Comparisons were drawn between such forced drug treatment and the medical experiments of Nazi doctor Josef Mengele, all of which led Florida senator Edward Gurney to conclude: “Most horrifying of all in this psychiatric chamber of horrors were the many accounts of the forcible administration by KGB psychiatrists of chemicals which convert human beings into vegetables.”
Over the next few years, Soviet dissidents published further details of this “chamber of horrors.” Aminazine and haloperidol were the two neuroleptics most commonly used to torment them. In a samizdat manuscript titled Punitive Medicine, dissidents described the incredible pain that haloperidol could inflict:
The symptoms of extrapyramidal derangement brought on by haloperidol include muscular rigidity, paucity and slowness of body movement, physical restlessness, and constant desire to change the body’s position. In connection with the latter, there is a song among inmates of special psychiatric hospitals which begins with the words, “You can’t sit, you can’t lie, you can’t walk” … many complain of unimaginable anxiety, groundless fear, sleeplessness.

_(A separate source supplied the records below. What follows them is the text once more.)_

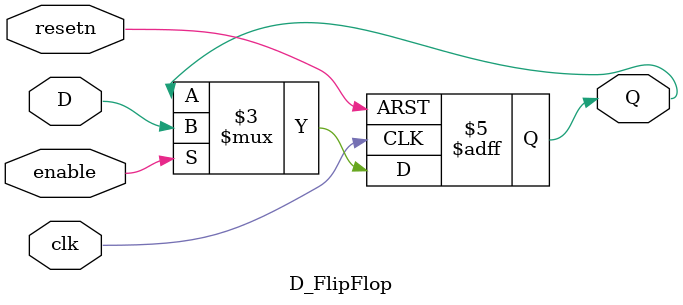
<source format=v>
module D_FlipFlop(
		  // - - - - - - - - - - - - - - - - - - - - - - - - - - - - - - - - - - - - - - - - - - - - - - - - - - - - - - - - - - - - - - - - - - - -
		  // CLOCK and RESET
		  // - - - - - - - - - - - - - - - - - - - - - - - - - - - - - - - - - - - - - - - - - - - - - - - - - - - - - - - - - - - - - - - - - - - -
		   input      clk,
		   input      resetn,

		  // - - - - - - - - - - - - - - - - - - - - - - - - - - - - - - - - - - - - - - - - - - - - - - - - - - - - - - - - - - - - - - - - - - - -
		  // ENABLE STORING
		  // - - - - - - - - - - - - - - - - - - - - - - - - - - - - - - - - - - - - - - - - - - - - - - - - - - - - - - - - - - - - - - - - - - - -
		   input      enable,

		  // - - - - - - - - - - - - - - - - - - - - - - - - - - - - - - - - - - - - - - - - - - - - - - - - - - - - - - - - - - - - - - - - - - - -
		  // INPUT
		  // - - - - - - - - - - - - - - - - - - - - - - - - - - - - - - - - - - - - - - - - - - - - - - - - - - - - - - - - - - - - - - - - - - - -
		   input      D,

		  // - - - - - - - - - - - - - - - - - - - - - - - - - - - - - - - - - - - - - - - - - - - - - - - - - - - - - - - - - - - - - - - - - - - -
		  // OUTPUT
		  // - - - - - - - - - - - - - - - - - - - - - - - - - - - - - - - - - - - - - - - - - - - - - - - - - - - - - - - - - - - - - - - - - - - -
		   output reg Q
		  );
   
   always@(posedge clk or negedge resetn) begin
      if(resetn == 0)
	Q <= 0;
      // - - - - - - - - - - - - - - - - - - - - - - - - - - - - - - - - - - - - - - - - - - - - - - - - - - - - - - - - - - - - - - - - - - - -
      // Change state only when allowed to. Otherwise, keep current state.
      // - - - - - - - - - - - - - - - - - - - - - - - - - - - - - - - - - - - - - - - - - - - - - - - - - - - - - - - - - - - - - - - - - - - -
      else if(enable)
	  Q <= D;
   end

endmodule // D_FlipFlop

</source>
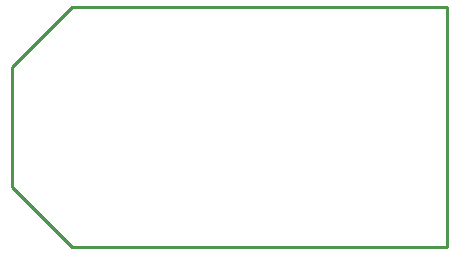
<source format=gbp>
G04 Layer_Color=16770453*
%FSAX24Y24*%
%MOIN*%
G70*
G01*
G75*
%ADD26C,0.0100*%
D26*
X-014500Y002000D02*
X-012500Y000000D01*
X000000D01*
Y008000D01*
X-012500D02*
X000000D01*
X-014500Y006000D02*
X-012500Y008000D01*
X-014500Y002000D02*
Y006000D01*
M02*

</source>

Doctors used neuroleptics, the Soviet dissidents stated, “to inflict suffering on them and thus obtain their complete subjugation. Some political prisoners do recant their beliefs, acknowledge that they are mentally ill, and promise not to repeat their ‘crimes’ in return for an end to this treatment. American psychiatrists also heard usch testimony firsthand. On March 26, 1976, Leonid Plyushch, a thirty-nine-year-old mathematician who had spent several years in the psychoprisons before being freed, spoke at a meeting of the New York Academy of Sciences. That produced this memorable exchange:
Q: What was the most horrifying aspect of your treatment?
A: I don’t know if there are irreversible effects of psychiatric treatment, but all the inmates at Dnepropetrovsk Special Psychiatric Hospital lived in the fear that there would be such effects. They had heard stories of those driven by the treatment into permanent insanity. My treatment, in chronological order, began with haloperidol in big dosages without “correctives” that avoid side effects, essentially as a torture. The purpose was to force the patient to change his convictions. Along with me there were common criminals who simulated [mental] illness to get away from labor camps, but when they saw the side effects–twisted muscles, a disfigured face, a thrust-out tongue–they admitted what they had done and were returned to the camps.

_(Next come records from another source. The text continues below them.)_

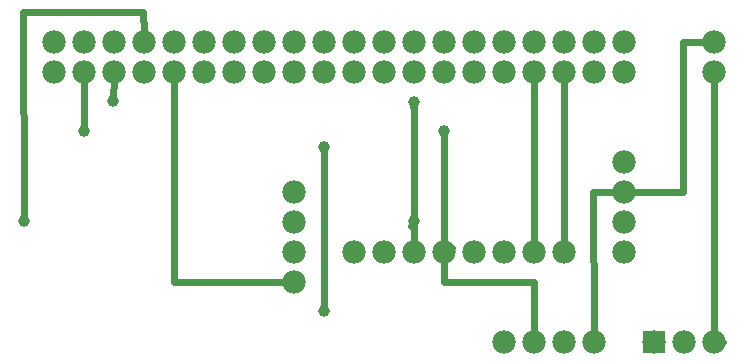
<source format=gbl>
G04 MADE WITH FRITZING*
G04 WWW.FRITZING.ORG*
G04 DOUBLE SIDED*
G04 HOLES PLATED*
G04 CONTOUR ON CENTER OF CONTOUR VECTOR*
%ASAXBY*%
%FSLAX23Y23*%
%MOIN*%
%OFA0B0*%
%SFA1.0B1.0*%
%ADD10C,0.078000*%
%ADD11C,0.039370*%
%ADD12R,0.078000X0.078000*%
%ADD13C,0.024000*%
%LNCOPPER0*%
G90*
G70*
G54D10*
X2443Y1030D03*
X2443Y1130D03*
X1843Y130D03*
X1743Y130D03*
X2043Y130D03*
X1943Y130D03*
X1043Y630D03*
X1043Y530D03*
X1043Y430D03*
X1043Y330D03*
X1243Y430D03*
X1343Y430D03*
X1443Y430D03*
X1543Y430D03*
X1643Y430D03*
X1743Y430D03*
X1843Y430D03*
X1943Y430D03*
X2143Y730D03*
X2143Y630D03*
X2143Y530D03*
X2143Y430D03*
X243Y1130D03*
X243Y1030D03*
X1643Y1130D03*
X1643Y1030D03*
X1443Y1130D03*
X1443Y1030D03*
X1743Y1130D03*
X1743Y1030D03*
X1543Y1130D03*
X1543Y1030D03*
X1843Y1130D03*
X1843Y1030D03*
X1343Y1130D03*
X1343Y1030D03*
X2043Y1130D03*
X2043Y1030D03*
X1943Y1130D03*
X1943Y1030D03*
X2143Y1130D03*
X2143Y1030D03*
X643Y1130D03*
X643Y1030D03*
X743Y1130D03*
X743Y1030D03*
X543Y1130D03*
X543Y1030D03*
X343Y1130D03*
X343Y1030D03*
X443Y1130D03*
X443Y1030D03*
X1243Y1130D03*
X1243Y1030D03*
X1143Y1130D03*
X1143Y1030D03*
X1043Y1130D03*
X1043Y1030D03*
X843Y1130D03*
X843Y1030D03*
X943Y1130D03*
X943Y1030D03*
X2243Y130D03*
X2343Y130D03*
X2443Y130D03*
G54D11*
X343Y831D03*
X1543Y831D03*
X442Y931D03*
X1443Y930D03*
X143Y531D03*
X1444Y532D03*
X1143Y780D03*
X1144Y231D03*
G54D12*
X2243Y130D03*
G54D13*
X2443Y130D02*
X2473Y130D01*
D02*
X2443Y1000D02*
X2443Y130D01*
D02*
X2342Y630D02*
X2173Y630D01*
D02*
X2342Y1129D02*
X2342Y630D01*
D02*
X2413Y1130D02*
X2342Y1129D01*
D02*
X2042Y630D02*
X2113Y630D01*
D02*
X2043Y161D02*
X2042Y630D01*
D02*
X1843Y730D02*
X1843Y1000D01*
D02*
X1843Y461D02*
X1843Y730D01*
D02*
X1943Y730D02*
X1943Y1000D01*
D02*
X1943Y461D02*
X1943Y730D01*
D02*
X1543Y330D02*
X1843Y330D01*
D02*
X1843Y330D02*
X1843Y161D01*
D02*
X1543Y431D02*
X1543Y330D01*
D02*
X1570Y443D02*
X1543Y431D01*
D02*
X1543Y812D02*
X1543Y461D01*
D02*
X343Y1000D02*
X343Y849D01*
D02*
X1443Y929D02*
X1443Y461D01*
D02*
X1441Y912D02*
X1443Y929D01*
D02*
X443Y1000D02*
X442Y950D01*
D02*
X643Y330D02*
X1013Y330D01*
D02*
X643Y1000D02*
X643Y330D01*
D02*
X542Y1230D02*
X543Y1161D01*
D02*
X143Y550D02*
X142Y1230D01*
D02*
X142Y1230D02*
X542Y1230D01*
D02*
X1443Y529D02*
X1443Y461D01*
D02*
X1434Y516D02*
X1443Y529D01*
D02*
X1144Y250D02*
X1143Y761D01*
G04 End of Copper0*
M02*
</source>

Such descriptions stirred newspapers and television networks in the United States to condemn, with great fervor, the Soviets’ actions. Not long after Plyushch’s testimony, the New York Times ran an extensive feature on “Russia’s psychiatric jails,” in which it likened the administration of neuroleptics to people who weren’t ill to “spiritual murder” and “a variation of the gas chamber.” Dissidents, the paper explained, had been forcibly injected with Thorazine,”which makes a normal person feel sleepy and groggy, practically turning him into a human vegetable.” Neuroleptics were a form of torture that could “break your will.”
–Robert Whitaker, Mad in America: Bad Science, Bad Medicine, and the Enduring Mistreatment of the Mentally Ill (2002), pp. 215-217. Emphasis mine.